- One advantage of LVM is you can resizean LV with non-contiguous drive space.
- In this example, another drive is being added to the LVM.
- Get a list of the partitions with
cat /proc/partitions
- In this case, the new drive is
/dev/vdc
- Need to put a partition on that, for that we need to use
gdisk –> sudo gdisk /dev/vdc
n for new partition.
- Select the defaults.
p for printing the partition table.
- Check again with
cat /proc/partitions and the logical vdc1.
- Run
partprobe if you don’t see the new partition in the list.
- To create a physical volume,
sudo pvcreate /dev/vdc1
- Then verify with
sudo pvs. You can see it is not part of a Volume Group.
- Now we can check all of the available Volume Groups:
sudo vgs
- We can extend
vgdata by adding a new physical volume to it.
sudo vgextend vgdata /dev/vdc1
- Then again run
sudo vgs and you’ll see the vgdata group is a lot larger.
- Then we need to resize the logical volume.
- Use
lvresize then we verify the logical volume size first type.
- Then do
sudo lvs you’ll still see the volume group is 500MB, something like:

sudo lvresize -l 100%FREE /dev/vgdata/lvdata

- When specifying a logical volume, we provide it the full path.
- If you do
sudo lvs again, the logical volume will be much larger.

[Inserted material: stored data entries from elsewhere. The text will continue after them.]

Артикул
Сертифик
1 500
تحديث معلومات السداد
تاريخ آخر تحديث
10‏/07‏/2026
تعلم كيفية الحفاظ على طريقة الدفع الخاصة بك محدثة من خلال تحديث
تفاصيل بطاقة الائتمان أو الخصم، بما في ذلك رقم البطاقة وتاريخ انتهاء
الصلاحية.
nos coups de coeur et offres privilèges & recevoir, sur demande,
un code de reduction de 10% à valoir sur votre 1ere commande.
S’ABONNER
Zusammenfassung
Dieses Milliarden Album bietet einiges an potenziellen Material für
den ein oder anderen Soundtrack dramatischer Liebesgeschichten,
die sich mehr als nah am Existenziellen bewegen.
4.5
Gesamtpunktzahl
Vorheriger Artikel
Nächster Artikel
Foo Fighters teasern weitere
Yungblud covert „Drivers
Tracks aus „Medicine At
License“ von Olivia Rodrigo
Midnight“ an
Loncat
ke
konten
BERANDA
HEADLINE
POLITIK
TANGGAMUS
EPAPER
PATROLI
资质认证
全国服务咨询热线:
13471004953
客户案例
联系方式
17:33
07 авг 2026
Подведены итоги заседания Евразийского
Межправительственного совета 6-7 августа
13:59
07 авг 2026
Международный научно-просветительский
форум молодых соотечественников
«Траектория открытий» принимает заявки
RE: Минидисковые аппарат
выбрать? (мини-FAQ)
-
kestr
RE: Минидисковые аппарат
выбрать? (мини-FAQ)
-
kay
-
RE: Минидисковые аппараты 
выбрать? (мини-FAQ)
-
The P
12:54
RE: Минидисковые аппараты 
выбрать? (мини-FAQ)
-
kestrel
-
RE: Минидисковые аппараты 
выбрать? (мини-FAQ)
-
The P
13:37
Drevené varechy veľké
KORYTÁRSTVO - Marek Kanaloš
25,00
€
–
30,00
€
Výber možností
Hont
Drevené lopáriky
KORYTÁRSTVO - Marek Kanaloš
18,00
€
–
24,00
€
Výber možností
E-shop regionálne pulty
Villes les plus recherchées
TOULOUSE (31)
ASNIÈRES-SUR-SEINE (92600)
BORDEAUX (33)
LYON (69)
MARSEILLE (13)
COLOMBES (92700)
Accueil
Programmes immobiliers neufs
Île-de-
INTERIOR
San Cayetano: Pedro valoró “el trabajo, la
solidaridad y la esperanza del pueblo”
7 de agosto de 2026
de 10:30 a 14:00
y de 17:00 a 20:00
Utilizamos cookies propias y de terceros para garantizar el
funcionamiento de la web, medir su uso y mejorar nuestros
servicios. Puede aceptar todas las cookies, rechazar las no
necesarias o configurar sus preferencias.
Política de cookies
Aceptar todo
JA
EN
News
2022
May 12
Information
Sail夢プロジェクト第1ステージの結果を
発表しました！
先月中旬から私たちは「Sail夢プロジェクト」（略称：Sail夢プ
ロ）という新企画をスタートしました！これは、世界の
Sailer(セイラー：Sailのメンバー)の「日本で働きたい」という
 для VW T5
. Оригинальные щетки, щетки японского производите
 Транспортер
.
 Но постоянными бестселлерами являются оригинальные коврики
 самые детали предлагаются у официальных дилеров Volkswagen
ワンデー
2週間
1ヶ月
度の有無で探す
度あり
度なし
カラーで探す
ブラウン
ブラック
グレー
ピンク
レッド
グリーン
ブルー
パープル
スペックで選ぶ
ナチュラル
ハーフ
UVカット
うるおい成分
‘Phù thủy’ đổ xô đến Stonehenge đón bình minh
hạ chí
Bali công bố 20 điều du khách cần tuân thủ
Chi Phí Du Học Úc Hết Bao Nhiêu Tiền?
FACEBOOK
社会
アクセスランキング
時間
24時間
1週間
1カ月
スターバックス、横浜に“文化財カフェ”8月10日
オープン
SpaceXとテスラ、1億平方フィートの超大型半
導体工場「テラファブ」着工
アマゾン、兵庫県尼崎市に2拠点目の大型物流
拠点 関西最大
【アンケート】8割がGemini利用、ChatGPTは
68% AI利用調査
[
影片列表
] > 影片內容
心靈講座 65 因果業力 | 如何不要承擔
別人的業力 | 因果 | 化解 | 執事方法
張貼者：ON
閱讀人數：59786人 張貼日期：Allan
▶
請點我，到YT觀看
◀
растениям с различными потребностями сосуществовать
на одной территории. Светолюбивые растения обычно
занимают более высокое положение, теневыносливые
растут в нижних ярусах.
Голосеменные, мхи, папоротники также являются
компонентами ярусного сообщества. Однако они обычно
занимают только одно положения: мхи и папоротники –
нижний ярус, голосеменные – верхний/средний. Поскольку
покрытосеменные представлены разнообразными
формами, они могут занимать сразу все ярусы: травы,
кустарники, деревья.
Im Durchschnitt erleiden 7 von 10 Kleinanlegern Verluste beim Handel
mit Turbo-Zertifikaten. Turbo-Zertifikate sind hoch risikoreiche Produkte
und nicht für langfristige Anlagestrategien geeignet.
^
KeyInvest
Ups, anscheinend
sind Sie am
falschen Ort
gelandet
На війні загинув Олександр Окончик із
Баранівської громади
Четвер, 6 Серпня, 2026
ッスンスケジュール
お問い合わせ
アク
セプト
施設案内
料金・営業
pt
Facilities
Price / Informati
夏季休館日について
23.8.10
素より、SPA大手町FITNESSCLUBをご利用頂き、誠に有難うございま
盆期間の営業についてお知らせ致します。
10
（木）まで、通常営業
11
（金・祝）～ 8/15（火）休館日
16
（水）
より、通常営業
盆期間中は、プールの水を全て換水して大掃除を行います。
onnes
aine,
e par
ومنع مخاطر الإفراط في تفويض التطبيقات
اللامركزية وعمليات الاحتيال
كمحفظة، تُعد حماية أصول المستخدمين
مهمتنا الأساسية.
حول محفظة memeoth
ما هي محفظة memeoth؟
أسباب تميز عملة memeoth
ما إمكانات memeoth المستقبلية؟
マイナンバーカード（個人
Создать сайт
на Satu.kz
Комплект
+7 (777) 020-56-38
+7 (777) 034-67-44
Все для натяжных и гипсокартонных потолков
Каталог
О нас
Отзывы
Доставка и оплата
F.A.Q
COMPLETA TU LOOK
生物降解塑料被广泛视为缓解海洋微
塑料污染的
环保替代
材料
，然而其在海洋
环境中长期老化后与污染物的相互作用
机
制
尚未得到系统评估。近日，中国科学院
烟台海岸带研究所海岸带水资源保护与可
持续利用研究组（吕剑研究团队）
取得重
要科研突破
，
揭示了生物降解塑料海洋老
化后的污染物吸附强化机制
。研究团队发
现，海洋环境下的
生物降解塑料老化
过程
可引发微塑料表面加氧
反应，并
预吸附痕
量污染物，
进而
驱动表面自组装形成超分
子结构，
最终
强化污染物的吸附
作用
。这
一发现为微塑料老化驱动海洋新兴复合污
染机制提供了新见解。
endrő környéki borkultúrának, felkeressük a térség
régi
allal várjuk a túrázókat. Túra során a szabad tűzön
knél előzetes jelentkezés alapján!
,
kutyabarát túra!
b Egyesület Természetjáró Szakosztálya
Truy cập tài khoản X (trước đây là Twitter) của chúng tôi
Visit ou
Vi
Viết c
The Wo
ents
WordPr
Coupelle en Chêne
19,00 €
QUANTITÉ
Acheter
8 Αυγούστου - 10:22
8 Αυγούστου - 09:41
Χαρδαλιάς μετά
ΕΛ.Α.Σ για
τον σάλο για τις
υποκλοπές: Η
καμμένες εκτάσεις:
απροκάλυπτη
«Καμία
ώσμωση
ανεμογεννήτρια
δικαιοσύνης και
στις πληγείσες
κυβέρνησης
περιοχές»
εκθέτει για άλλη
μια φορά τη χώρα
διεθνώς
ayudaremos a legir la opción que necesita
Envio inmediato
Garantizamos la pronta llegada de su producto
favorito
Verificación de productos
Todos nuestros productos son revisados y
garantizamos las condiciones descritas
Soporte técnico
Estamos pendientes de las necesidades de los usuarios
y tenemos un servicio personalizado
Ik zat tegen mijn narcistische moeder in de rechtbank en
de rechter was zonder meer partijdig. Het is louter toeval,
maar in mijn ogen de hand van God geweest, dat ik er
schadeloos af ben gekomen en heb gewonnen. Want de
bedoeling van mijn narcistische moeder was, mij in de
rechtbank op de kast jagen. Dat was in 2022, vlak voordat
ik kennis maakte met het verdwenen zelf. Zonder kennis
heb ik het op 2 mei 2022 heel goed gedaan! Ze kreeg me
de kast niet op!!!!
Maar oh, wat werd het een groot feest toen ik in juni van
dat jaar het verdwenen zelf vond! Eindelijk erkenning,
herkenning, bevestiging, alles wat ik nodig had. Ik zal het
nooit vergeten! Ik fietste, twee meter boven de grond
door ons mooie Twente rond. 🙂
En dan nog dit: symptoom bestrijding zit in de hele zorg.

- To see the file size, just run
df -h
- In the above example, the file system is
XFS, so it will still be the same size.
- For that, we use
xfs_growfs to resize it.
sudo xfs_growfs /dev/vgdata/lvdata
- Then verify with
df -h
- It will then be expanded to the new file system size.
- If it were
EXT3 or EXT4, we use resize2fs.
- The
lvsize command can also resize partitions as well. Older versions cannot.